"Estudo mostra que, com o número de horas consumido nos deslocamentos, em 30 anos uma pessoa com salário de R$ 5,7 mil por mês terá desperdiçado R$ 3,5 milhões; outra, com salário de R$ 760, perderá o equivalente a R$ 1,5 milhão", escreve Washington Novaes, jornalista, em artigo publicado no jornal O Estado de S. Paulo, 10-04-2009.
Segundo o jornalista, "diante de todas essas estatísticas, espanta que as políticas públicas brasileiras continuem tão distantes da gravidade da questão". E dá um exemplo: "Ainda há pouco, com a alegação de manter o mercado na indústria automobilística e evitar desemprego, prorrogou-se a isenção do Imposto sobre Produtos Industrializados (IPI) sem exigir qualquer contrapartida". E pergunta: "Por que não estabelecer, como já se faz em outros países, que só se licenciará um veículo novo com a prova de que um antigo foi retirado de circulação? Não importa que o rodízio de veículos tenha retirado da circulação em São Paulo um número menor do que foi licenciado desde a implantação do sistema e hoje o problema é mais grave do que naquela época? Aonde se pretende chegar?"
Eis o artigo.
Cada vez que se conhece um novo estudo sobre o transporte na Região Metropolitana de São Paulo cresce a perplexidade. E não foi diferente com o caderno especial Origem/Destino, publicado por este jornal em 3 de abril, abrangendo 59 municípios numa pesquisa que consultou 90 mil pessoas.

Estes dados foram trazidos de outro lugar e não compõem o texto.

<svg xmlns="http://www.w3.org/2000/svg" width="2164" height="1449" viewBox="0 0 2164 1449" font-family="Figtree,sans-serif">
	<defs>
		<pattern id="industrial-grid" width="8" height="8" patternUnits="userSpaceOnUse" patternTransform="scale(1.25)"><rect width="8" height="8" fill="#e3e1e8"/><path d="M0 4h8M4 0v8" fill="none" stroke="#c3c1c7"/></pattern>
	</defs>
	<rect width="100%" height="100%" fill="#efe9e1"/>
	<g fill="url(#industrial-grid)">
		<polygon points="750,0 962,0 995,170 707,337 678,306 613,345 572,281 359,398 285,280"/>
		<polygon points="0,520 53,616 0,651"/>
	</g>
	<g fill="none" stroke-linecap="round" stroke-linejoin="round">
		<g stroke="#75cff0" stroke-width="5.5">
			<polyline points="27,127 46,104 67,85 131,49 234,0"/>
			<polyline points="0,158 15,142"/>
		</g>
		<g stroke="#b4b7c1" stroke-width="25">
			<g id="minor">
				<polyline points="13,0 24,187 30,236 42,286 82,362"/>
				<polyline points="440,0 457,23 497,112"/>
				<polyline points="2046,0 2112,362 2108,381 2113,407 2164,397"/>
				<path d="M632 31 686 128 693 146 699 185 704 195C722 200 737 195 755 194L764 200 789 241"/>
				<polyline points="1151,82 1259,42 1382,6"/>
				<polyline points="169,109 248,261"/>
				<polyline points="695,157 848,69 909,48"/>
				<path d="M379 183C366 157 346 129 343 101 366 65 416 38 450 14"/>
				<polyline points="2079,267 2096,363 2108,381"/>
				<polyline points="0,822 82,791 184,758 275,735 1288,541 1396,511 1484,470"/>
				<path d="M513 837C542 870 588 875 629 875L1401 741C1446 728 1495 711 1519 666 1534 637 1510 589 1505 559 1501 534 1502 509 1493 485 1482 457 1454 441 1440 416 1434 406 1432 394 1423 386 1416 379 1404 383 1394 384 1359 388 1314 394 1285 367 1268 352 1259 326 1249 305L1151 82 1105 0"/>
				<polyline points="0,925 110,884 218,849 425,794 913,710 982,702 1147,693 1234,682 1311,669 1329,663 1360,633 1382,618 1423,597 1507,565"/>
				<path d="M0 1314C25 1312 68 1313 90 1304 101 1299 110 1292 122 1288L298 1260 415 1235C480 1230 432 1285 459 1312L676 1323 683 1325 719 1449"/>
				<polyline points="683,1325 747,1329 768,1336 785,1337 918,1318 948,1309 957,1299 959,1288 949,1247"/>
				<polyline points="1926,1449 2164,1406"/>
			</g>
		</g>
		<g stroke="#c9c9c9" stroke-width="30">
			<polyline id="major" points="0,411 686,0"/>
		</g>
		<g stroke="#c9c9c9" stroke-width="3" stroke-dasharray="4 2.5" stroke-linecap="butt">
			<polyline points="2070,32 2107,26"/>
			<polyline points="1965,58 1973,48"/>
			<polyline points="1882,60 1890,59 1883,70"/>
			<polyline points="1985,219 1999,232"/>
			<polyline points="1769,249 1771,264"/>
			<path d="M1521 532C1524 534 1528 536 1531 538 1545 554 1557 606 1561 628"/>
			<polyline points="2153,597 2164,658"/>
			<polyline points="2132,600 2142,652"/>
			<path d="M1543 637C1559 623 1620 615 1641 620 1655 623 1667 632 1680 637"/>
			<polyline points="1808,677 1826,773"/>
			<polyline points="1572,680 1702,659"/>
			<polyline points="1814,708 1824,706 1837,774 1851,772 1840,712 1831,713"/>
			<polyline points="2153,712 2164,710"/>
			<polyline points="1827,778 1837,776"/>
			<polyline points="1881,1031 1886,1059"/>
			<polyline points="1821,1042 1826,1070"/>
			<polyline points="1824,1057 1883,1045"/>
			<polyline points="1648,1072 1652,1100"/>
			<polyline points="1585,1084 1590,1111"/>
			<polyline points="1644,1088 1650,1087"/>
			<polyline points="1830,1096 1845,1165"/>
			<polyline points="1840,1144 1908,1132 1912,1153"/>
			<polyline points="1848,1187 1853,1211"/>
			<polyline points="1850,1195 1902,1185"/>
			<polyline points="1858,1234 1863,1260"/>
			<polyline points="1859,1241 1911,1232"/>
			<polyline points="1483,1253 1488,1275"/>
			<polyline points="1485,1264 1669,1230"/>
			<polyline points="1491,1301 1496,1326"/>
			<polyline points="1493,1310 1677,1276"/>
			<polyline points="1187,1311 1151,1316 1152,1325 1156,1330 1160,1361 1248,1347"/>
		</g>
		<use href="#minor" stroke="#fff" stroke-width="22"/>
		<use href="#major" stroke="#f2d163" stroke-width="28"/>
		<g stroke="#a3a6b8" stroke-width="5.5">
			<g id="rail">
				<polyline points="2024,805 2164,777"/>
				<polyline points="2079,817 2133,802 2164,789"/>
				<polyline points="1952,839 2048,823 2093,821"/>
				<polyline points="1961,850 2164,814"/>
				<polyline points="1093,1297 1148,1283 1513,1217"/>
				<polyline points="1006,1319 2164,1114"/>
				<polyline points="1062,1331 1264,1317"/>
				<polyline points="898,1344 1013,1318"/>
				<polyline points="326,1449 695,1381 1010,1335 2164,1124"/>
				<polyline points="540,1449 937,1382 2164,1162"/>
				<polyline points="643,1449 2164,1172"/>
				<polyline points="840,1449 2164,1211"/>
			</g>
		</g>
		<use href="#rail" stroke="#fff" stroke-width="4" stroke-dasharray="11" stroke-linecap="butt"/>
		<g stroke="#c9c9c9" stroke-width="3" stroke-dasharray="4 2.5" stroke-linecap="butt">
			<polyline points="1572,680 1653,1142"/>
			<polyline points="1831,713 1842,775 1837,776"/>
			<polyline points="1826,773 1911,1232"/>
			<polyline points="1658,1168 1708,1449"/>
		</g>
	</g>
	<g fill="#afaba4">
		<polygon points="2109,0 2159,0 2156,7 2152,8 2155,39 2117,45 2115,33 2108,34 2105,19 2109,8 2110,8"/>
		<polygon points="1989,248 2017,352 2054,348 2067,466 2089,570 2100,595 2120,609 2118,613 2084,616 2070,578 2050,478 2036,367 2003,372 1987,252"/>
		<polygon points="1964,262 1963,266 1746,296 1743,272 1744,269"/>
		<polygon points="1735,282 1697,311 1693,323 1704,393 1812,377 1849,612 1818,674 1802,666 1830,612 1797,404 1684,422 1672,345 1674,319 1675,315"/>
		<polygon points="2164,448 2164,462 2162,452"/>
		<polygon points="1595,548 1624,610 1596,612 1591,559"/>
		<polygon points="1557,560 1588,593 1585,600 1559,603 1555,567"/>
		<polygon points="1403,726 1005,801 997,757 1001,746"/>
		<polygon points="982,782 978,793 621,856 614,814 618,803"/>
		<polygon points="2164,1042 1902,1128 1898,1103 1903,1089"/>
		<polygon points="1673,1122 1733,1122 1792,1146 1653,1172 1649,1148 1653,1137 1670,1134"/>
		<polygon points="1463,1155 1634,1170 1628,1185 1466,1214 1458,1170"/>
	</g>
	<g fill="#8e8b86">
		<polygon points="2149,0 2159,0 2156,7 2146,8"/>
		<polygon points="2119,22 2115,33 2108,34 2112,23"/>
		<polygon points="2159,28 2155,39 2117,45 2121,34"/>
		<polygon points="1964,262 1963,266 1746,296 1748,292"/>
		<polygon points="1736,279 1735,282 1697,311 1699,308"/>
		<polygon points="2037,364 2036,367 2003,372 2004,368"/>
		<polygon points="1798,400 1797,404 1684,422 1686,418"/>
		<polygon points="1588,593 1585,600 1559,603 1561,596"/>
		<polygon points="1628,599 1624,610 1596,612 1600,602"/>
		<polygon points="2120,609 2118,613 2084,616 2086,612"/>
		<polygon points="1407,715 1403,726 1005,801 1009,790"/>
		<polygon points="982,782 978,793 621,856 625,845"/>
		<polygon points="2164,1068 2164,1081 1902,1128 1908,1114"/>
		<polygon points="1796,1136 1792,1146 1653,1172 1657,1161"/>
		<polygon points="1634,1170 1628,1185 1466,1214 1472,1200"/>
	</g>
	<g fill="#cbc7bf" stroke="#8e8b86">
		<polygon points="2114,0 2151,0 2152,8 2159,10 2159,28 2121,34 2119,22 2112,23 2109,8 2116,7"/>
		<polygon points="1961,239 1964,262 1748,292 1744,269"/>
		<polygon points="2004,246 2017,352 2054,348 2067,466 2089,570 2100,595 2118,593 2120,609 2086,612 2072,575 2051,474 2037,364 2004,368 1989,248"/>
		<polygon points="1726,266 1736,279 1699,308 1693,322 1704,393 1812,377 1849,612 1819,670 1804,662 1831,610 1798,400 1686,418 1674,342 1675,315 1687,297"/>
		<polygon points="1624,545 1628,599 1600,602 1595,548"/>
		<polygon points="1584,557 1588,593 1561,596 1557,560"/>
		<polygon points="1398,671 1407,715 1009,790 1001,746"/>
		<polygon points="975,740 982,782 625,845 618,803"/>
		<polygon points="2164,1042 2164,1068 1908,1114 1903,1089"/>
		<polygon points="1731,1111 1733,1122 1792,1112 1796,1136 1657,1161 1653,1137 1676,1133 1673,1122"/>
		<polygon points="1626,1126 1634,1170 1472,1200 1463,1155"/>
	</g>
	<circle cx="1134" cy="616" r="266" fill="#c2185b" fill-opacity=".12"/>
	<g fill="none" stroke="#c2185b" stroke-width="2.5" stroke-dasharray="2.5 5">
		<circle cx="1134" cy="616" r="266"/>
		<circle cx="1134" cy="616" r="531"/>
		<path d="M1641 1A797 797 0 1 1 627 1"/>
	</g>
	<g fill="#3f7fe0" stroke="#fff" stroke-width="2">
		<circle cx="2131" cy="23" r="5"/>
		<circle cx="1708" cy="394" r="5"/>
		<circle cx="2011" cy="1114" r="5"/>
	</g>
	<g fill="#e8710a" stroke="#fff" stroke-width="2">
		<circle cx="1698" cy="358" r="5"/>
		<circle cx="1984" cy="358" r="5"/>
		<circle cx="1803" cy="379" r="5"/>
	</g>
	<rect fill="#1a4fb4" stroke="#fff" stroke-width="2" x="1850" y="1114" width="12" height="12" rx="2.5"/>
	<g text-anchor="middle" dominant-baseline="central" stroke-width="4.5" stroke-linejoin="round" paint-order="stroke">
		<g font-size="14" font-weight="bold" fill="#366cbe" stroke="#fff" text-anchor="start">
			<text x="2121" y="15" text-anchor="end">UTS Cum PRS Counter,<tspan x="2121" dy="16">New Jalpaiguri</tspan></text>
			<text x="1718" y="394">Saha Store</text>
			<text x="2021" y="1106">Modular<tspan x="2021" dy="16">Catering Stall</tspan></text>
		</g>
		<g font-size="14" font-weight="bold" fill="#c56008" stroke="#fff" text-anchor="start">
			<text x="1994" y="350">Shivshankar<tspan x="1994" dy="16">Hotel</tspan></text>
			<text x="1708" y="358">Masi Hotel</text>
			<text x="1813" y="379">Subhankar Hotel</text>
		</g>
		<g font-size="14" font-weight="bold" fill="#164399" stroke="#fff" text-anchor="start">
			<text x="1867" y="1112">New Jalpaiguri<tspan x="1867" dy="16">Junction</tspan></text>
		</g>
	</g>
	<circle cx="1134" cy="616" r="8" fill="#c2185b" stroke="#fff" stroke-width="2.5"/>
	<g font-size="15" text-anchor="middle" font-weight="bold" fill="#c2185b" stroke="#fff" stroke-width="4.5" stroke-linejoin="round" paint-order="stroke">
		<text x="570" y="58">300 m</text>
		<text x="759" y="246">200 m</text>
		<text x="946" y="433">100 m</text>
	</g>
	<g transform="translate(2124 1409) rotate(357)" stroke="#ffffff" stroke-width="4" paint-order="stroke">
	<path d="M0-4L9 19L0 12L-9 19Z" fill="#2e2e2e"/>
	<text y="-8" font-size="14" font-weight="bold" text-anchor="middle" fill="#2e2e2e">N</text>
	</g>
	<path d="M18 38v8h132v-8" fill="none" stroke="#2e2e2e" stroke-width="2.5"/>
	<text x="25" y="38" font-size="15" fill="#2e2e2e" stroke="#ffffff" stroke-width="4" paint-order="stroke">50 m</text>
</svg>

Vê-se ali que o tempo consumido pelos deslocamentos cresce a cada investigação (está, na média, em 70 minutos por pessoa, 10 minutos mais que uma década antes). O deslocamento mais frequente é a pé (12,6 milhões de viagens/dia), mais do que em ônibus (9 milhões de viagens/dia) e trens (10,4 milhões). O número de motos cresceu 388% em uma década (145.651 para 710.638). Trabalho (44,5% das viagens) e educação (34%) são as maiores causas de deslocamentos.
A perplexidade cresce diante dos custos crescentes e da ausência de alternativas nas políticas públicas. No caderno, estudo de Marcos Fernandes, da Fundação Getúlio Vargas, mostra que, com o número de horas consumido nos deslocamentos, em 30 anos uma pessoa com salário de R$ 5,7 mil por mês terá desperdiçado R$ 3,5 milhões; outra, com salário de R$ 760, perderá o equivalente a R$ 1,5 milhão. E cada vez mais pessoas deslocam-se em automóveis - em 1997 eram principalmente as que ganhavam mais de R$ 3.040 e, 10 anos depois, passaram a abranger as que ganham a partir de R$ 1.520 - mas com um tempo de percurso cada vez maior, porque nesse período a frota de carros particulares passou de 3,09 milhões para 3,60 milhões, mais 509 mil veículos, ou 50,9 mil por ano, ou cerca de 200 carros novos licenciados a cada dia. Nesse espaço de tempo, a população da área aumentou de 16,79 milhões para 19,53 milhões. Os veículos coletivos respondem por 55% do transporte e os automóveis por 30%.
Mais de uma vez já se citou neste espaço o estudo do especialista Nelson Choueri, que há alguns anos calculou que, com o tempo consumido nos deslocamentos em São Paulo, perdem-se 165 vidas úteis por dia (em horas de trabalho) ou cerca de 50 mil por ano, que valem (pelo salário médio) R$ 14,4 bilhões anuais. Se esse valor pudesse ser convertido em investimentos, eles seriam suficientes para em duas décadas implantar o metrô em toda a cidade.
Outro especialista, Adriano Murgel Branco, ex-secretário de Transportes do Estado, ao receber em 2008 o título de "engenheiro eminente", do Instituto de Engenharia, afirmou que na região metropolitana os "prejuízos socioambientais" no trânsito e no transporte em geral vão de R$ 30 bilhões a R$ 40 bilhões por ano ("um orçamento municipal a cada ano"). E em 50 anos o total chegaria a US$ 1 trilhão, uns 75% do PIB brasileiro. Cáspite!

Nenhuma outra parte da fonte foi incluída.